DDoS attacks, also known as distributed denial of service, are a disruptive force for businesses who depend on their website for sales and customer acquisition. The trend continues: according to Prolexic, the second quarter of 2013 saw a 20 percent rise in DDoS attacks. What’s even more concerning is that attack strength and the duration of attacks have also increased, with the average packet per second (pps) jumping a whopping 46%.
If there was a time to start thinking about the effect a DDoS attack can have on your organization, now is the time. There are many reasons for the increase, but perhaps the most notable is how quickly botnets are spreading, and becoming more sophisticated. There hasn’t been much unified defense going into protection systems for old networks and unsecured servers. This has allowed attackers to quickly build new botnets as old ones are discovered and dismantled. It truly is a never-ending game. As botnets are taken down, more are being built in their place.
Bot herders (people who control bots) are renting out their services. We’ve reached a point where you can literally rent a botnet for a few hours. Not only are they being used for spam, but they’re being used for DDOS, to mine bitcoins and to further spread malware; giving people the ability to begin spreading their own rootkits, or simply to build a larger botnet.
And the people behind the threat are becoming increasingly more brazen about their exploits. A perfect example: this Forbes article called Confessions of a Botnet Herder.
What You Can Do To Protect Yourself From DDoS Attacks
1) Understand that you are vulnerable.
A DDoS attack can come at anytime. There are no fair warnings, and there is no way to know when you will be targeted (or if). If you work in the financial or gaming industry, or have a popular site that you depend on to service customers, you need to have procedures in place to cut these attacks off when they come.
2) Determine your risk level.
Depending on your industry, you may (or may not) need a high level of protection. How you decide to protect your business from DDoS attacks depends on the volume of DDoS attacks you normally experience. Does your business face attacks that continue for long periods? Does your website receive DDOS attacks that are extremely strong? What industry do you operate in?

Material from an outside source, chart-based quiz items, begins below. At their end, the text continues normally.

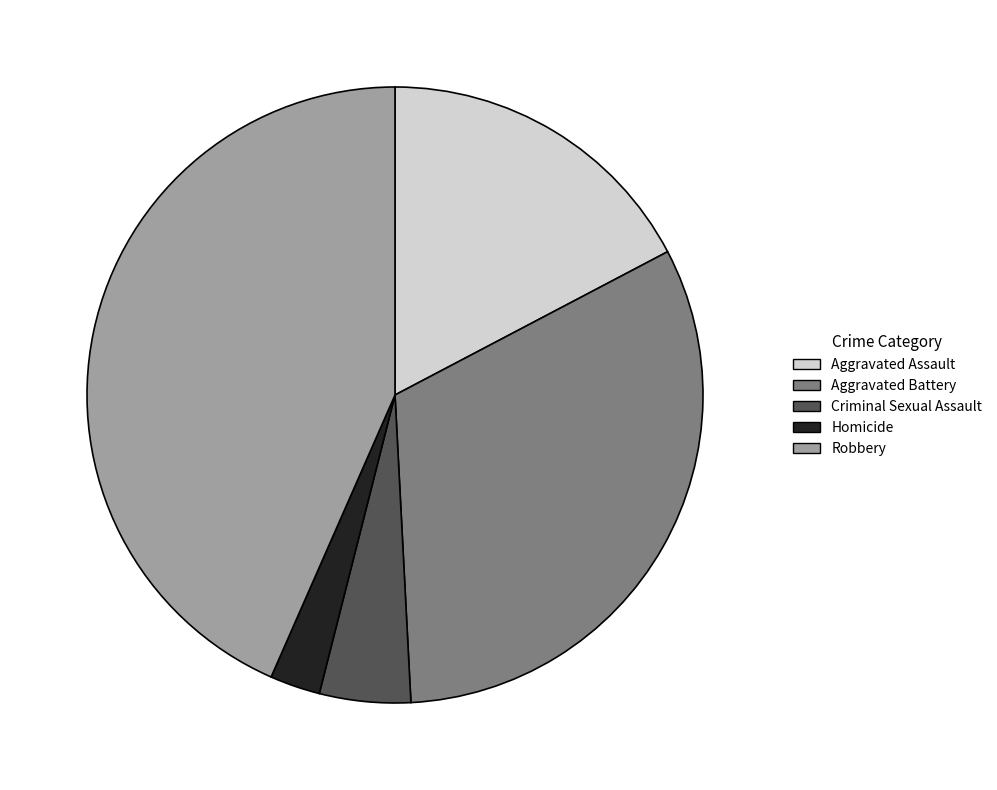

Which category has the smallest portion of the pie?

Homicide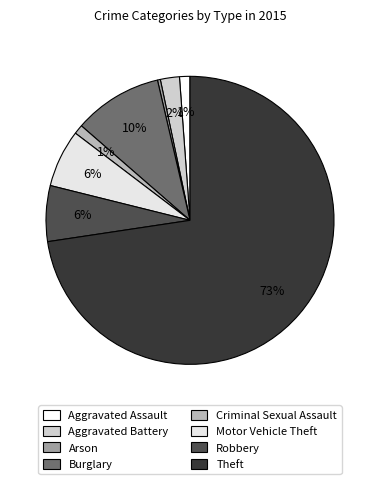

Is there a majority slice in this chart?

Yes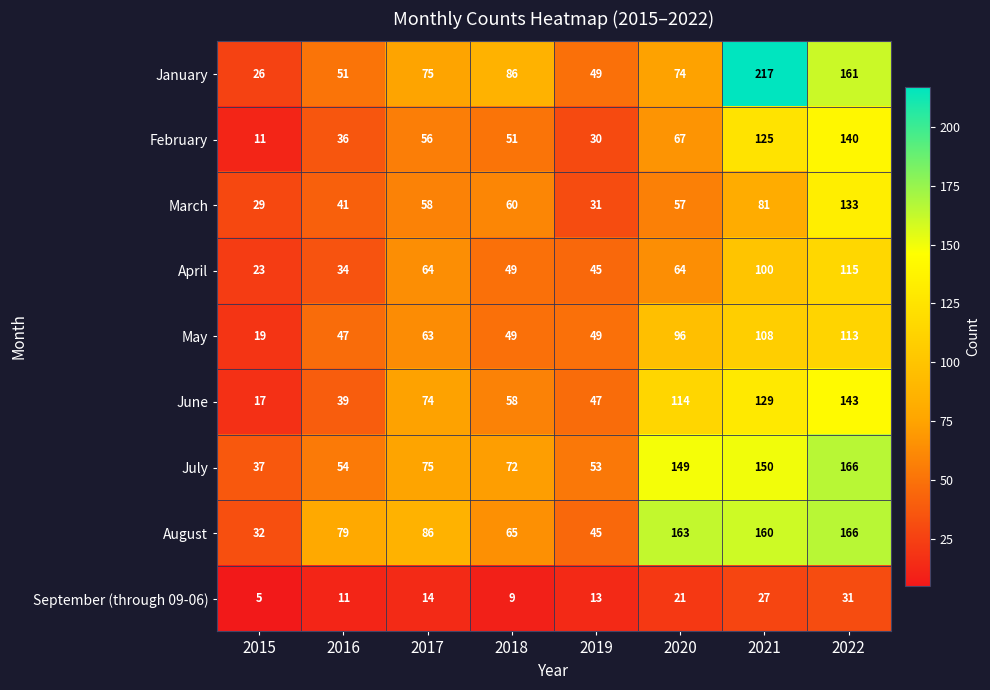

List the labels in order of August value, smallest first.

2015, 2019, 2018, 2016, 2017, 2021, 2020, 2022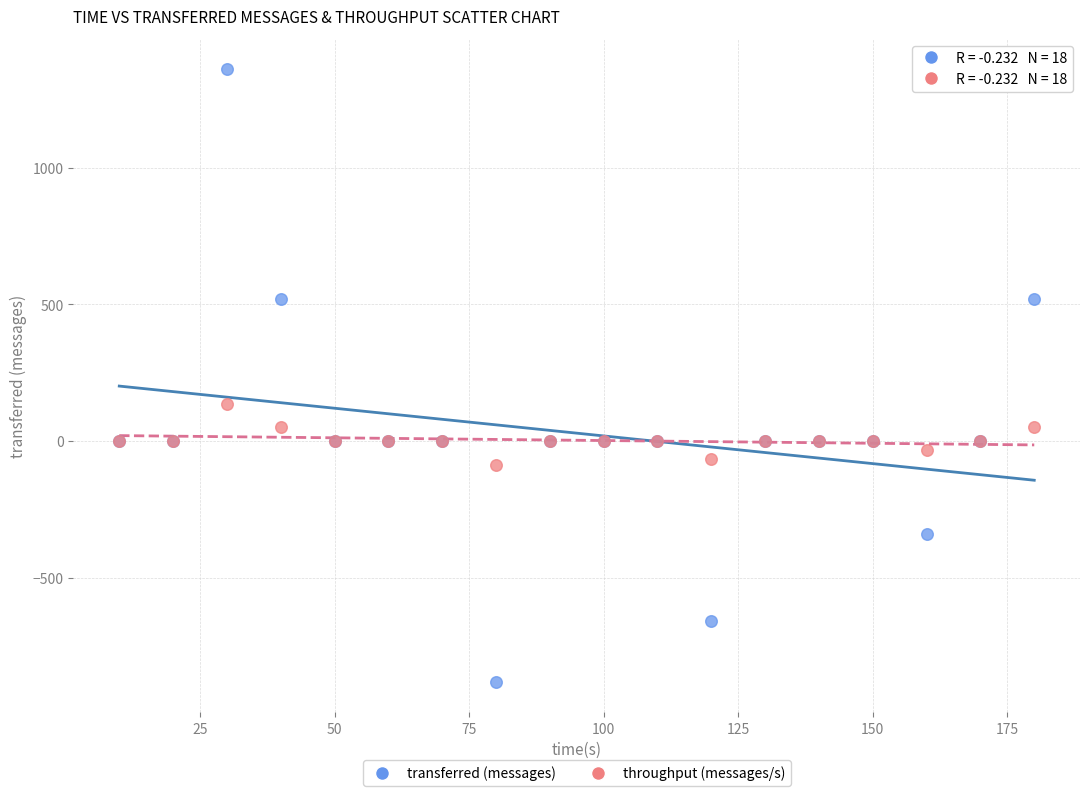

What is the X range (max minus min) for the scatter plot?

170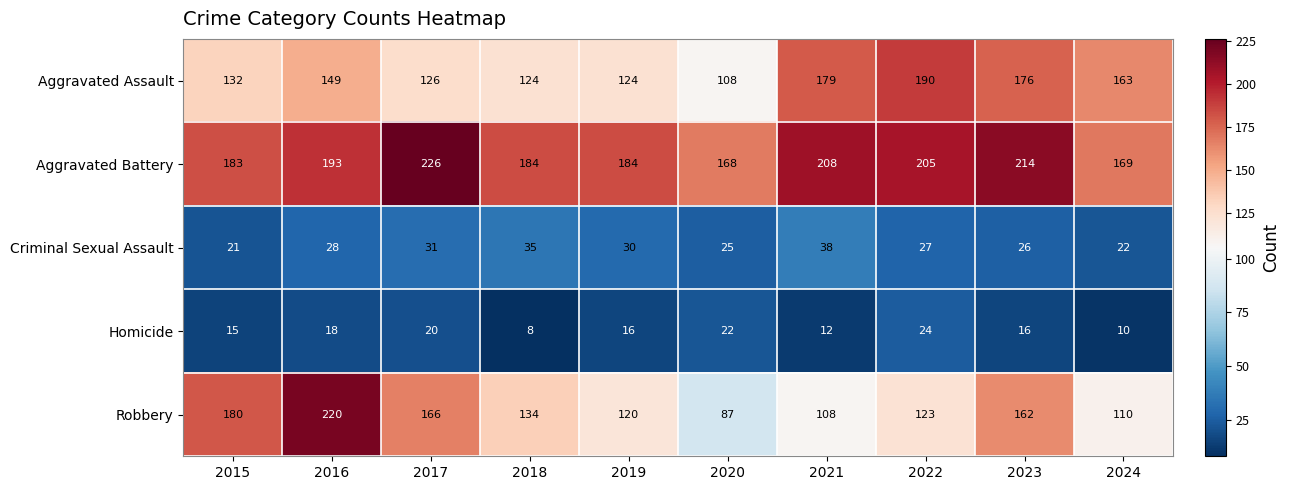

The Criminal Sexual Assault series shows 38 at 2021. True or false?

True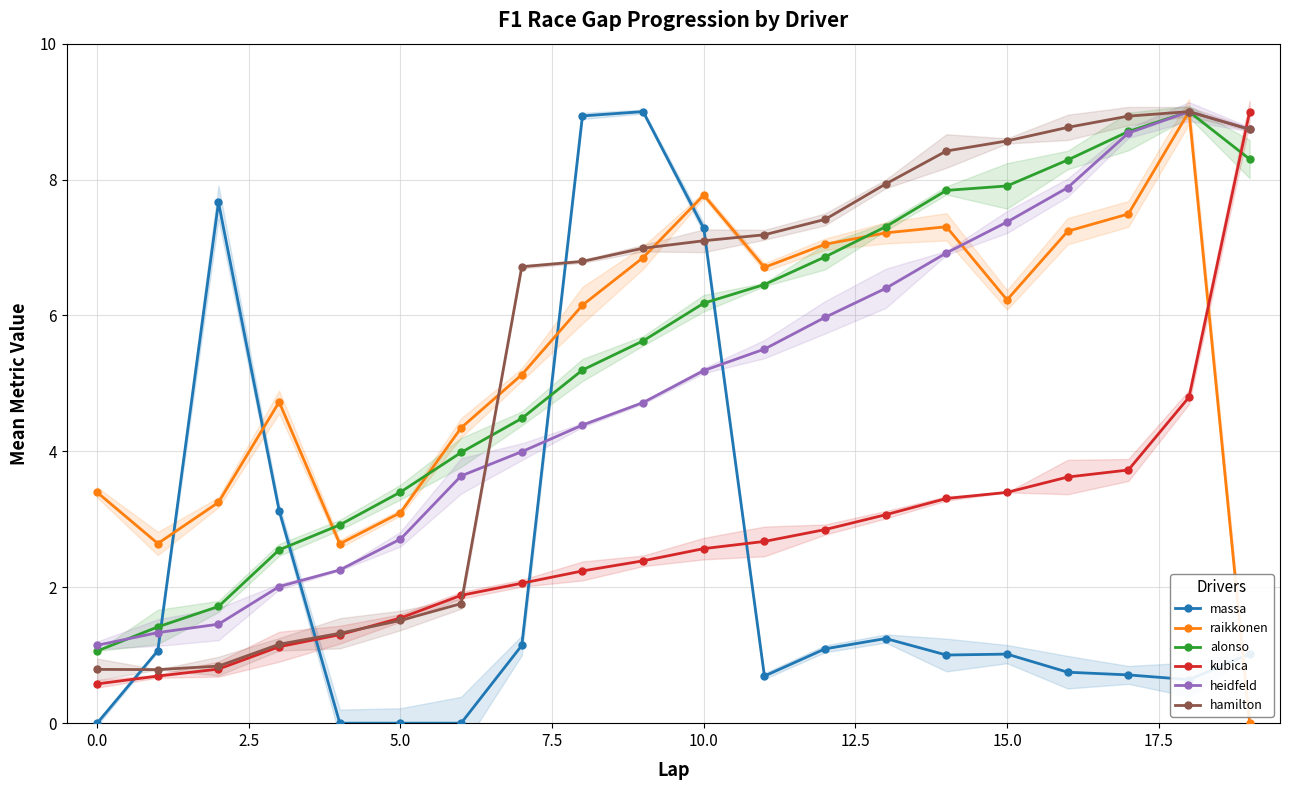

How many interior local valleys does the massa series have?

3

All of these questions are important to answer and understand so you can determine what type of DDoS attack protection to choose.
3) Know your budget.
This continues off the last point: if you face large attacks that vary in duration, you’ll likely need enterprise level DDoS protection that comes with a strong SLA. With this type of plan you will be protected from all types of DDoS attacks and your mitigation provider will not null route your site if due to a large attack. The drawback to this level of protection is that it is expensive and requires a contract (normally).
A more budget-friendly type of DDoS protection is also available and typically comes with a variety of protection levels that guarantee protection up to a certain point. If, for example, you typically deal with DDoS attacks that measure from 2Gbps – 10Gbps, you would probably be better off choosing this type of plan. Keep in mind that if an attack went above your protection level your site would not be protection.
4) Get to know your ISP.
The more upstream friends you can make, the better. If your business deals with DDOS attacks on a routine basis, you’ll have a much easier time defending against them if you have someone you can speak with directly at your ISP. They will be able to give you insight into the types of DDoS attacks you are facing, and from there you’ll have an easier time describing the problem to a mitigation specialist.
5) Partner with a DDOS mitigation company.
Even if you do not require actual DDoS protection, it’s a safe bet to get in touch with a company in advance. Think of it like insurance. If you build relationships in advance (and a plan), you’ll be able to quickly respond to a DDoS attack should it happen.